- _Aim of the task_
Since only part of the records is wanted, repeat exactly the lines from the one containing "padding:0 14px; cursor:text;" through the last line, both included.

Start of Provided records

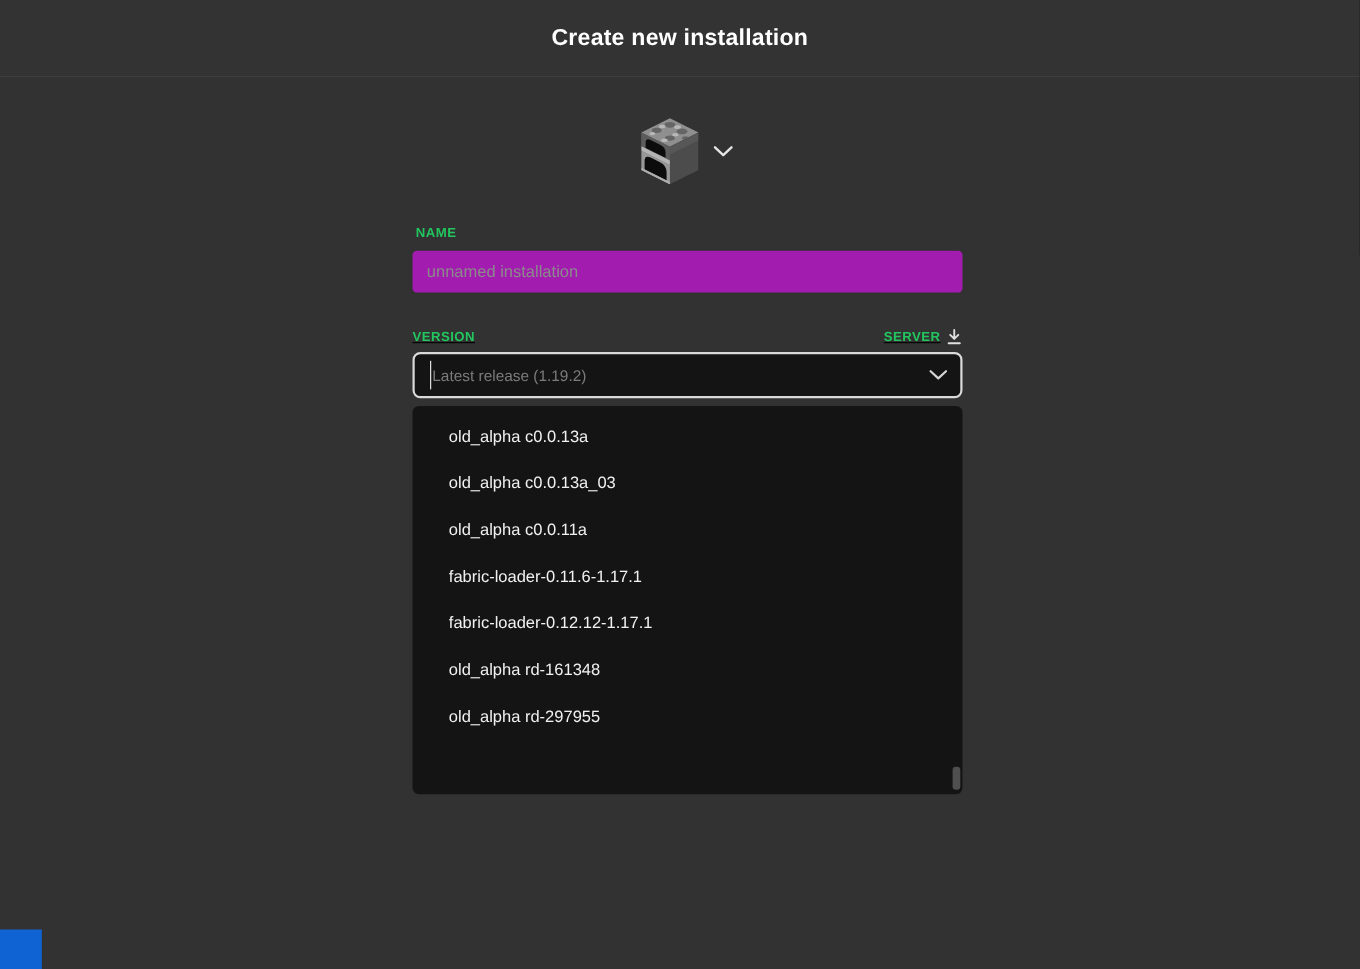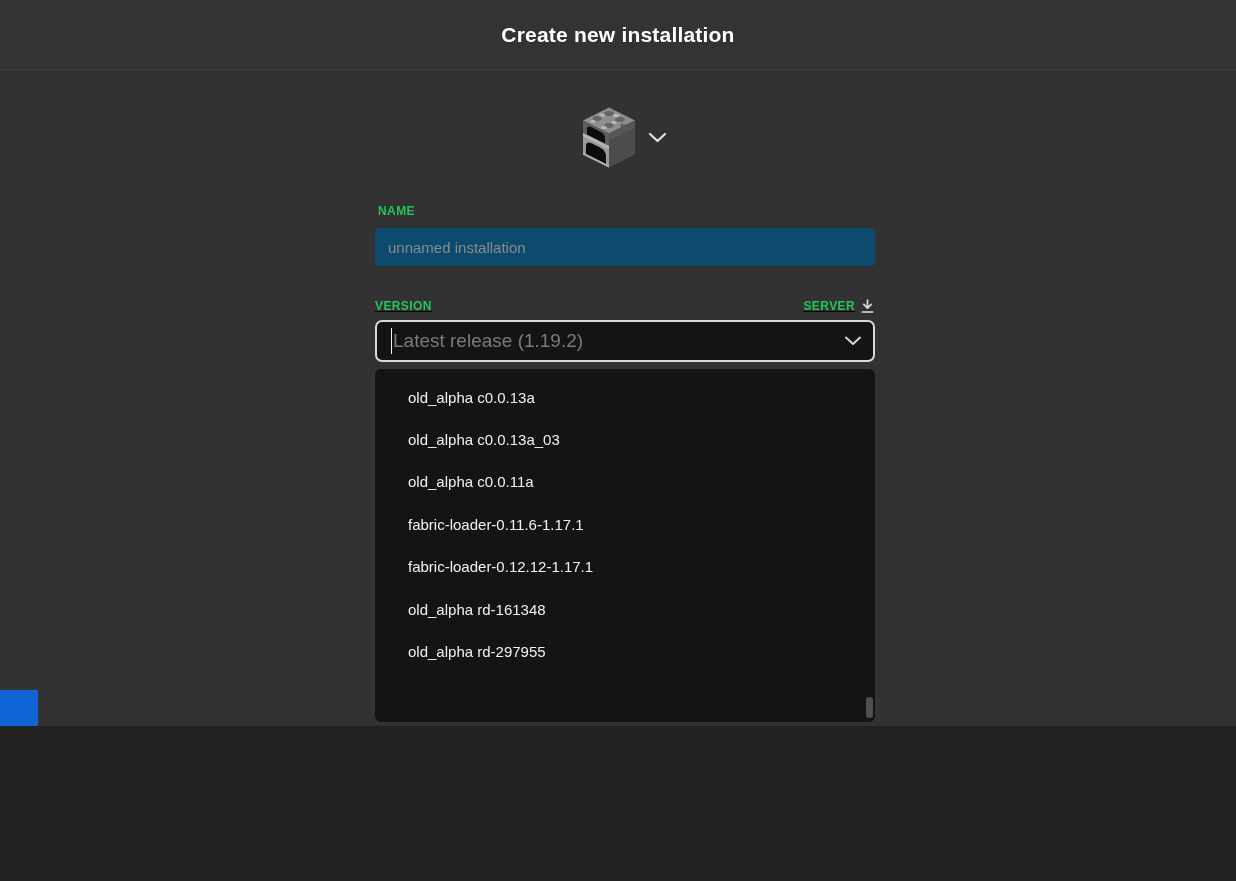--- a/index.html
+++ b/index.html
@@ -1,18 +1,18 @@
 <!DOCTYPE html>
 <html><head>
 <meta charset="utf-8">
 <style>
   * { margin:0; padding:0; box-sizing:border-box; }
   html,body { background:#222; }
   .app {
-    position:relative; width:1236px; height:726px; overflow:hidden;
+    position:relative; width:1236px; height:881px; overflow:hidden;
     background:#323232;
     font-family:"Liberation Sans", sans-serif;
     -webkit-font-smoothing:antialiased;
   }
   
   .header {
     position:absolute; left:0; top:0; width:1236px; height:70px;
     background:#333333; border-bottom:1px solid #3e3e3e;
     display:flex; align-items:center; justify-content:center;
   }
@@ -29,21 +29,21 @@
 
   
   .field-label {
     color:#22c55e; font-size:12px; font-weight:700; letter-spacing:0.4px;
   }
   .name-label { position:absolute; left:378px; top:204px; }
 
   
   .name-input {
     position:absolute; left:375px; top:228px; width:500px; height:38px;
-    background:#0c4a6e; border:none; border-radius:4px;
+    background:#a21caf; border:none; border-radius:4px;
     color:#e8e8e8; font-size:15px; font-family:"Liberation Sans", sans-serif;
     padding:0 13px; outline:none;
   }
   .name-input::placeholder { color:#8b8b8b; opacity:1; }
 
   
   .version-row {
     position:absolute; left:375px; top:297px; width:500px; height:18px;
     display:flex; align-items:center; justify-content:space-between;text-decoration:underline;
   }
@@ -56,21 +56,21 @@
     position:absolute; left:375px; top:320px; width:500px; height:42px;
     background:#141414; border:2px solid #d9d9d9; border-radius:7px;
     display:flex; align-items:center;
     padding:0 14px; cursor:text;
   }
   .caret {
     width:1px; height:26px; background:#f2f2f2; margin-right:1px;
     animation: blink 1.1s steps(1) infinite;
   }
   @keyframes blink { 50% { opacity:0; } }
-  .version-placeholder { color:#7b7b7b; font-size:19px; }
+  .version-placeholder { color:#7b7b7b; font-size:14px; }
   .select-chevron { position:absolute; right:11px; top:50%; transform:translateY(-50%); }
 
   
   .dropdown {
     position:absolute; left:375px; top:369px; width:500px; height:353px;
     background:#141414; border-radius:6px; padding-top:7px; overflow:hidden;
   }
   .dropdown-item {
     height:42.4px; display:flex; align-items:center;
     padding-left:20px; color:#f1f1f1; font-size:15px; cursor:pointer;margin-left:13px;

End of Provided records

- _Solution to this problem_
     padding:0 14px; cursor:text;
   }
   .caret {
     width:1px; height:26px; background:#f2f2f2; margin-right:1px;
     animation: blink 1.1s steps(1) infinite;
   }
   @keyframes blink { 50% { opacity:0; } }
-  .version-placeholder { color:#7b7b7b; font-size:19px; }
+  .version-placeholder { color:#7b7b7b; font-size:14px; }
   .select-chevron { position:absolute; right:11px; top:50%; transform:translateY(-50%); }
 
   
   .dropdown {
     position:absolute; left:375px; top:369px; width:500px; height:353px;
     background:#141414; border-radius:6px; padding-top:7px; overflow:hidden;
   }
   .dropdown-item {
     height:42.4px; display:flex; align-items:center;
     padding-left:20px; color:#f1f1f1; font-size:15px; cursor:pointer;margin-left:13px;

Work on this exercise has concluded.